Is the Speaker involved in the District 74 primary race?

The special election for District 74 has been somewhat quiet, but apparently there has been activity behind the scenes. After the June Primary Election produced no clear winner, it became obvious that a runoff election would be necessary between Charlotte Meadows and Michael Fritz. Meadows, who has served on the Montgomery School Board and run for the legislature before, benefits from greater name identity. But Fritz, a local bankruptcy attorney, says he has the support of House Speaker Mac McCutcheon.

“The speaker (McCutcheon) is supporting me. (Steve) Raby is making phone calls on my behalf. The why, I don’t know. But the speaker is supporting me,” Fritz told The Montgomery Independent.

Steve Raby is known to political insiders, pundits and spectators as the House GOP Caucus’ top fundraiser. Supposedly, McCutcheon hired him for that purpose. Fritz says he speaks to Raby “just about every other day.”

There is an unwritten rule in the Alabama GOP that party leadership does not take sides during a Primary. During the primary election Daniel Sparkman, who served as a spokesman for Gov. Kay Ivey was one of the contenders in the primary along with Fritz and Meadows. But Sparkman came in fourth place out of six capuring only 11% of the vote. Ivey did not endorse Sparkman in the Primary. It is true that Rep. Terri Collins has donated $200 to Meadows’ campaign. Collins is chair of the House Education Policy Committee. That notwithstanding being chair of a particular committee and leading the entire Alabama House of Representatives are not comparable. Furthermore Meadows describes Collins as a friend.

There were rumors that McCutcheon was turned off from Meadows because she said she would not have supported the gasoline/driver’s license tax that was passed by the legislature in a special session earlier this year. But Meadows says that is not true.

“My position is that I would have supported the gas tax. But I believe Speaker McCuthceon has been hearing several things about me that are not true. I’m scheduled to meet with him soon and I look forward to speaking with him directly,” Meadows said. Fritz told The Montgomery Independent that he would also have voted for the gas tax.

Meadows said that she doesn’t know why Speaker McCutcheon would choose to support Fritz over her, but she also said she does not know that it is true.

“Certainly there is no evidence that the Speaker is supporting Mr. Fritz that I can see. It is not reflected on his (Fritz’s) campaign finance report,” Meadows said.

According to the most recent campaign finance reports Fritz has $4,296.32 cash on hand as compared to Meadows’ $18,778.36. Fritz says that he believes he could prevail with only another $15,000.
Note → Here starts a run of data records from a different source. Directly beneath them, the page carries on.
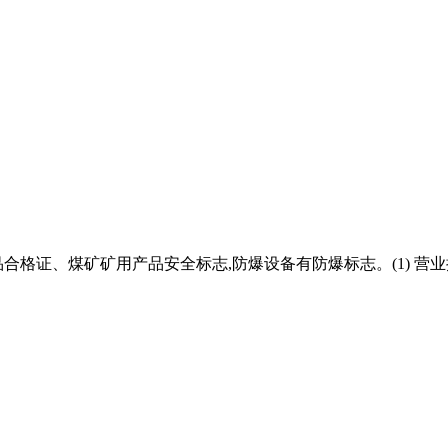
格证、煤矿矿用产品安全标志,防爆设备有防爆标志。(1) 营业执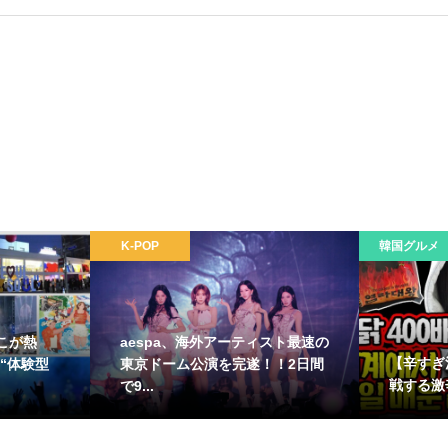
K-POP
韓国グルメ
こが熱
aespa、海外アーティスト最速の
【辛すぎ
“体験型
東京ドーム公演を完遂！！2日間
戦する激
で9...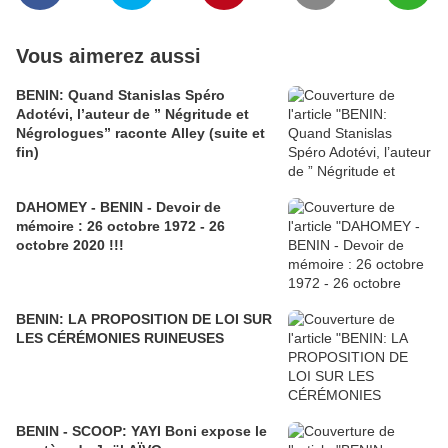
Vous aimerez aussi
BENIN: Quand Stanislas Spéro
Adotévi, l’auteur de ” Négritude et
Négrologues” raconte Alley (suite et
fin)
DAHOMEY - BENIN - Devoir de
mémoire : 26 octobre 1972 - 26
octobre 2020 !!!
BENIN: LA PROPOSITION DE LOI SUR
LES CÉRÉMONIES RUINEUSES
BENIN - SCOOP: YAYI Boni expose le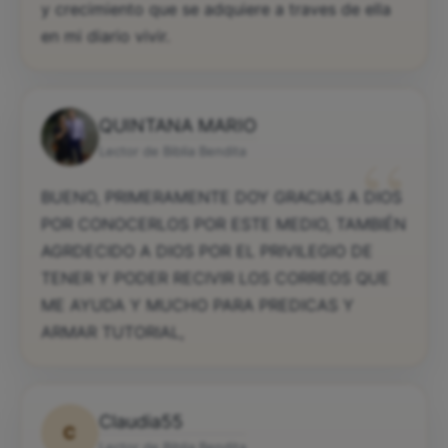
y crecimiento que se adquiere a traves de ella
en mi diario vivir.
QUINTANA MARIO
“
Lector de Biblia Bendita
BUENO, PRIMERAMENTE DOY GRACIAS A DIOS
POR CONOCERLOS POR ESTE MEDIO, TAMBIÉN
AGRDECIDO A DIOS POR EL PRIVILEGIO DE
TENER Y PODER RECIVIR LOS CORREOS QUE
ME AYUDA Y MUCHO PARA PREDICAS Y
ARMAR TUTORIAL,
Claudia55
C
Lector de Biblia Bendita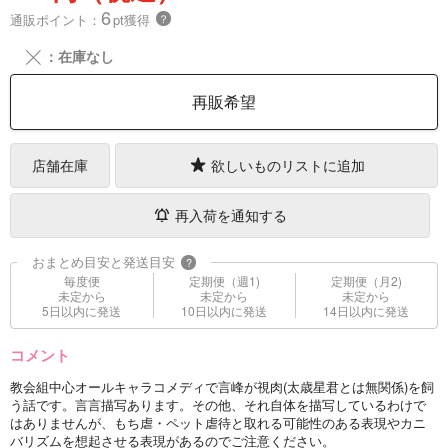
6
通販ポイント：
pt獲得
？
╳
：在庫なし
再販希望
店舗在庫
欲しいものリストに追加
再入荷を通知する
おまとめ目安と発送目安
?
毎度便
定期便（週1)
定期便（月2)
未定から
未定から
未定から
5日以内に発送
10日以内に発送
14日以内に発送
コメント
教会組中心オールキャラコメディで言峰が視肉(太歳星君とは無関係)を飼
う話です。言言描写あります。その他、それ自体を描写しているわけで
はありませんが、もち虐・ペット虐待と取れる可能性のある表現やカニ
バリズムを想起させる表現があるのでご注意ください。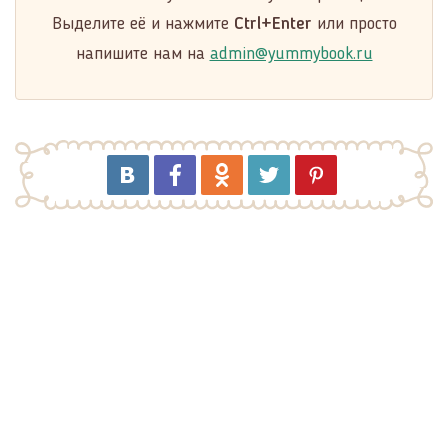
Выделите её и нажмите
Ctrl+Enter
или просто
напишите нам на
admin@yummybook.ru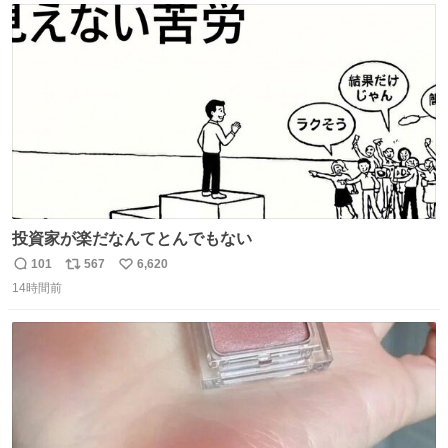
ト
数
数
投資家が楽だなんてとんでもない
101
567
6,620
返
リ
い
14時間前
信
ポ
い
数
ス
ね
ト
数
数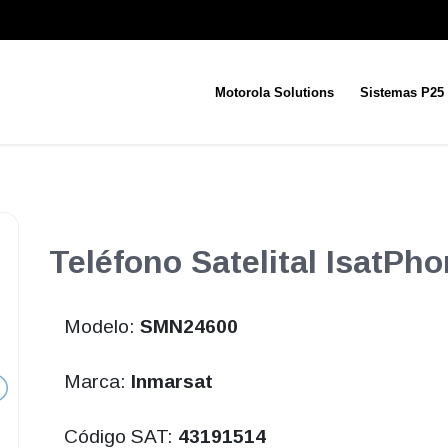
Motorola Solutions
Sistemas P25
Teléfono Satelital IsatPho
Modelo:
SMN24600
Marca:
Inmarsat
Código SAT:
43191514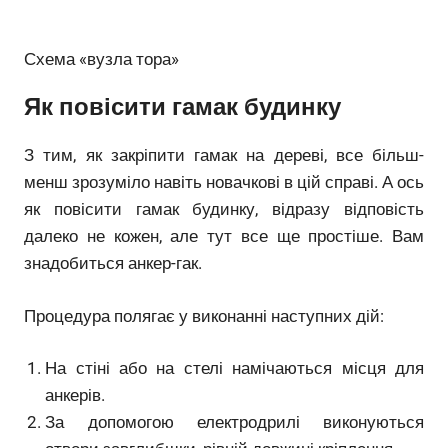
Схема «вузла тора»
Як повісити гамак будинку
З тим, як закріпити гамак на дереві, все більш-
менш зрозуміло навіть новачкові в цій справі. А ось
як повісити гамак будинку, відразу відповість
далеко не кожен, але тут все ще простіше. Вам
знадобиться анкер-гак.
Процедура полягає у виконанні наступних дій:
На стіні або на стелі намічаються місця для
анкерів.
За допомогою електродрилі виконуються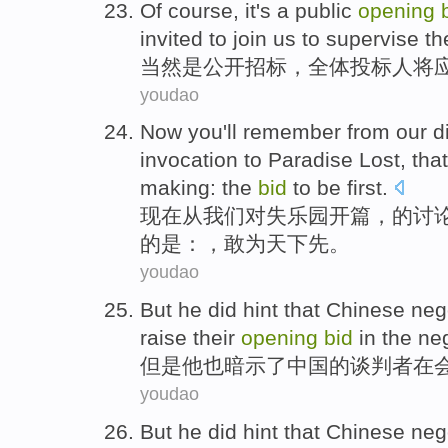
Of course
, it
's
a
public
opening
invited to
join us to
supervise th
当然
是
公开
招标
，
全体
投标人
将
youdao
Now
you'll remember
from
our
d
invocation
to
Paradise
Lost,
that
making: the
bid
to be first.
现在
从
我们
对
失
乐园
开篇
，
的
讨
的是：，
敢为天下先
。
youdao
But
he
did
hint that
Chinese
neg
raise their
opening
bid
in
the ne
但是
他
也
暗示
了
中国
的
谈判者
在
youdao
But
he
did
hint that
Chinese
neg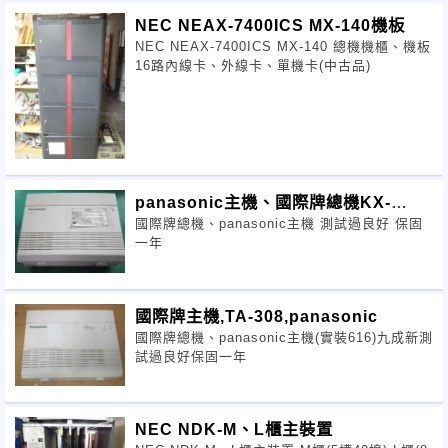
NEC NEAX-7400ICS MX-140機板
NEC NEAX-7400ICS MX-140 總機機櫃、機板
16路內線卡、外線卡、單機卡(中古品)
panasonic主機、國際牌總機KX-
國際牌總機、panasonic主機 測試過良好 保固
TA624
一年
國際牌主機,TA-308,panasonic
國際牌總機、panasonic主機(實裝616)九成新測
試過良好保固一年
NEC NDK-M、L櫃主裝置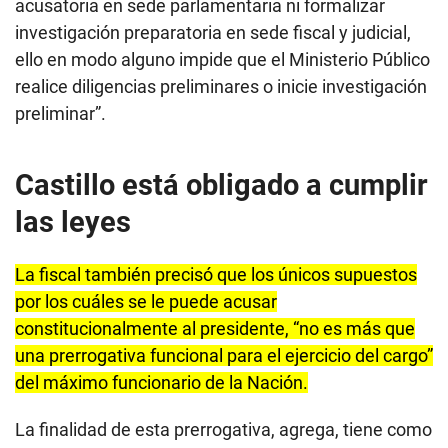
la Constitución, “no se puede emitir la resolución
acusatoria en sede parlamentaria ni formalizar
investigación preparatoria en sede fiscal y judicial,
ello en modo alguno impide que el Ministerio Público
realice diligencias preliminares o inicie investigación
preliminar”.
Castillo está obligado a cumplir
las leyes
La fiscal también precisó que los únicos supuestos
por los cuáles se le puede acusar
constitucionalmente al presidente, “no es más que
una prerrogativa funcional para el ejercicio del cargo”
del máximo funcionario de la Nación.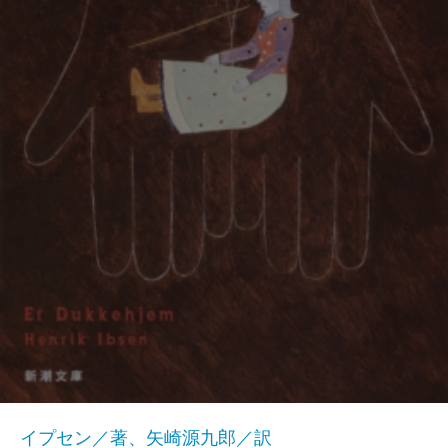
イプセン／著、矢崎源九郎／訳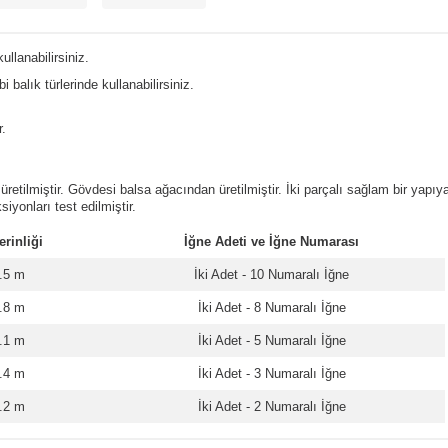
ullanabilirsiniz.
i balık türlerinde kullanabilirsiniz.
r.
etilmiştir. Gövdesi balsa ağacından üretilmiştir. İki parçalı sağlam bir yapıya 
iyonları test edilmiştir.
rinliği
İğne Adeti ve İğne Numarası
1.5 m
İki Adet - 10 Numaralı İğne
1.8 m
İki Adet - 8 Numaralı İğne
2.1 m
İki Adet - 5 Numaralı İğne
2.4 m
İki Adet - 3 Numaralı İğne
4.2 m
İki Adet - 2 Numaralı İğne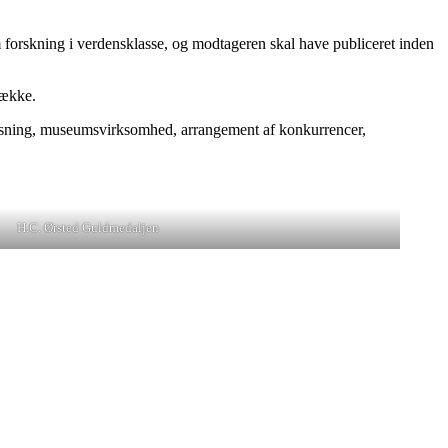
 forskning i verdensklasse, og modtageren skal have publiceret inden
række.
visning, museumsvirksomhed, arrangement af konkurrencer,
H.C. Ørsted Guldmedaljen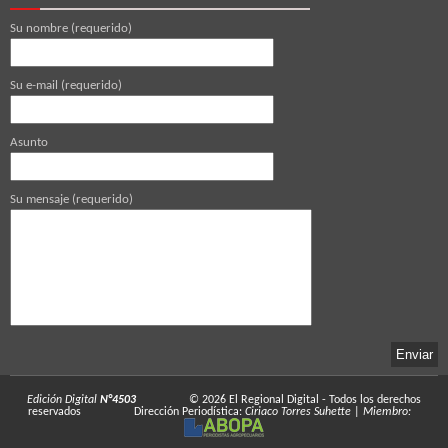
Su nombre (requerido)
Su e-mail (requerido)
Asunto
Su mensaje (requerido)
Edición Digital
N°4503
© 2026
El Regional Digital
- Todos los derechos
reservados
Dirección Periodística:
Ciriaco Torres Suhette
|
Miembro: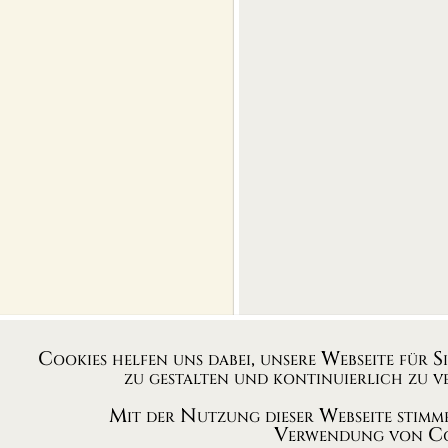
Cookies helfen uns dabei, unsere Webseite für S
zu gestalten und kontinuierlich zu ve
Mit der Nutzung dieser Webseite stimme
Verwendung von Co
“I don’t think I need that much. I think I could do it for less than $15,000. It is a small district. Targeted social media is not that expensive. Also my opponent has some negatives. I’m not anti-Charlotte. I like Charlotte, but one in every four doors I knock on they say, ‘I can’t stand her. I’m going to vote for you.’ That is without even knowing who I am. I would like to raise 30 or 40 (thousand), that would make it a lot easier. But I think I can do it for 15 or 16 (thousand),” Fritz said.

If Fritz is not picky about where the money comes from he might look to the Alabama Education Association. While Meadows has enjoyed support from PACs associated with: ALFA Insurance, Alabama Forestry Association, Alabama Homebuilders Association, and Alabama Trial Lawyers Association, she is not likely to see a check from the AEA which has differing insterests, and according to Meadows different values, from her.

“Maybe Mr. Fritz can look to the AEA for campaign money, but I would not take any money from them,” Meadows said.

Fritz has only received contributions from two PACs, the Alabama Poultry Trust and SEA-PAC. Interestingly SEA-PAC’s stated purpose is to support judicial candidates in the Mobile and Baldwin County area, candidates seeking the election to the Alabama Supreme Court and candidates seeking statewide office - none of which describe Fritz’s campaign for the District 74 seat.

The runoff election will be held August 27, 2019. Normally runoff elections have lower turnout than the Primary or General elections that trigger them, but in this case Meadows says she expects the runoff will perhaps garner more voters than the primary because it will be held the same day as the Montgomery municipal elections.